The third factor is a new international monetary system that washed out inflation. The new system is based on a shared commitment among central bankers that their job is to prevent inflation and keep prices stable. And the commitment needs to be firm and credible since the link between currencies and a commodity like gold and silver was severed in the 1970s. Nations adopted a "fiat" system where the value of a dollar, mark, franc, yen, or other currency was backed by the full faith and credit of government.

Central bankers made a number of devastating mistakes in the early years of fiat money. But eventually central bankers in Washington and London, traders in New York and Shanghai, and investment bankers in Frankfurt and Chile, came to share a common ideology or worldview: Inflation is always bad. In America, Paul Volcker and his successor Alan Greenspan gradually contained inflation through a long, cumulative process called disinflation, or lower inflation rates. The CPI for the major industrial nations peaked at more than 13% in 1980; by 2003, CPI inflation had declined to an average of less than 2%. The comparable figures for the U.S. were 14% and 1.5%. Business and consumer expectations of higher prices moderated over the years.
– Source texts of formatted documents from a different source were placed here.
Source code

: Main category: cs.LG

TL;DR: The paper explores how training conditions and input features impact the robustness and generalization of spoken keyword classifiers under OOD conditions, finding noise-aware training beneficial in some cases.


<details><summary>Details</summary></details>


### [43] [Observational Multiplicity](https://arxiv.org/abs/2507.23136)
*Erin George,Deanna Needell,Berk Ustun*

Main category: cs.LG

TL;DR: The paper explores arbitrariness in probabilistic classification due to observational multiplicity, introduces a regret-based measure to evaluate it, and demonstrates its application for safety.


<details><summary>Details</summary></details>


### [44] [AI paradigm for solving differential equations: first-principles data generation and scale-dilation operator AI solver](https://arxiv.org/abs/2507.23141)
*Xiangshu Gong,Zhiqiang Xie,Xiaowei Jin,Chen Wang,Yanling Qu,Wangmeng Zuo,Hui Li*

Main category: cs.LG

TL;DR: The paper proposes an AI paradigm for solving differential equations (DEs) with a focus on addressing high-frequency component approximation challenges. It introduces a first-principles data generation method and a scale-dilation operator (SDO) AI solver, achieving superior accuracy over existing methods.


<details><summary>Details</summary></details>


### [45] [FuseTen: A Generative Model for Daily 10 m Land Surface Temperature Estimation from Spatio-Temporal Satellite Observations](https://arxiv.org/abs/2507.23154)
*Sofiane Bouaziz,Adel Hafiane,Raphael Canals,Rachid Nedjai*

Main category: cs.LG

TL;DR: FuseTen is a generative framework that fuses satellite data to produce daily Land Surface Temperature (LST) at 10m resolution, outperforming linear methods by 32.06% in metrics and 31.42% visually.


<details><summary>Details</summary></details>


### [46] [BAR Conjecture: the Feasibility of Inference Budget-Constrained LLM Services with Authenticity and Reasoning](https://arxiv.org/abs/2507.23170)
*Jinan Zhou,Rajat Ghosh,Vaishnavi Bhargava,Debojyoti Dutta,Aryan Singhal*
The commitment to price stability goes far beyond the abilities and desires of any central bank. Alan Greenspan and his peers have no choice but to contain inflation since the global capital markets are even more important than monetary policy in dampening inflationary pressures. Investors abhor inflation since it degrades the value of their investments. So, in today's tightly integrated capital markets, linked satellite and fiber-optic communications networks that span the globe, financiers will flee any currency that shows signs of inflation. The global stock and bond markets are a "giant voting machine" that limits the ability of governments or central bankers to tolerate inflation. Investors force central bankers to stick with anti-inflation strategies.

Put it this way: Does anyone really believe the Fed will tolerate a sustained rise in the overall price level? To be sure, there's a debate among economists whether the Fed should have tightened a month or so ago or whether it should still wait few more months. The Fed is still a credible inflation fighting institution.